Indirect effects modulating the interaction between DNA and a cytotoxic bisnaphthalimide reveal a two-step binding process.

The sequence-specific structural and dynamic properties of double-helical DNA play important roles in many biological processes involving DNA recognition. Using a combination of NMR spectroscopy, surface plasmon resonance, and UV thermal denaturation experiments, we have investigated how sequences not making direct contact with the drug modulate the interaction between the cytotoxic agent elinafide and its preferred bisintercalation sites on double-helical DNA. Our combined data are consistent with two superposed interactions, one process involving ligand binding to the DNA duplex with nanomolar dissociation constants and another process of ring intercalation characterized by faster dissociation rates and substantially higher dissociation constants in some cases. The sequence of the base pairs flanking the bisnaphthalimide binding tetranucleotides influence both events through indirect readout effects, but these effects appear to be particularly relevant for the second (intercalation) process.
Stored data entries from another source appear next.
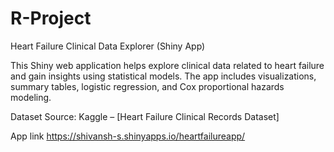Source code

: # R-Project
Heart Failure Clinical Data Explorer (Shiny App)

This Shiny web application helps explore clinical data related to heart failure and gain insights using statistical models. The app includes visualizations, summary tables, logistic regression, and Cox proportional hazards modeling.

Dataset
Source: Kaggle – [Heart Failure Clinical Records Dataset]

App link
https://shivansh-s.shinyapps.io/heartfailureapp/
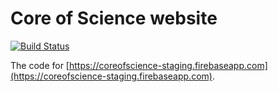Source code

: # Core of Science website

[![Build Status](https://travis-ci.org/coreofscience/coreofscience.com.svg?branch=master)](https://travis-ci.org/coreofscience/coreofscience.com)


The code for [https://coreofscience-staging.firebaseapp.com](https://coreofscience-staging.firebaseapp.com).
The most unfavorable sequences contain specifically oriented A-tracts that oppose DNA intercalation of the naphthalimide rings, as reflected by strikingly different thermal stability and thermodynamic binding profiles. The complexes of elinafide with these sequences are characterized by poor DNA-naphthalimide and DNA-DNA stacking interactions and by enhanced dynamics of the ligand's intercalated rings and of the base pairs forming the tetranucleotide binding site.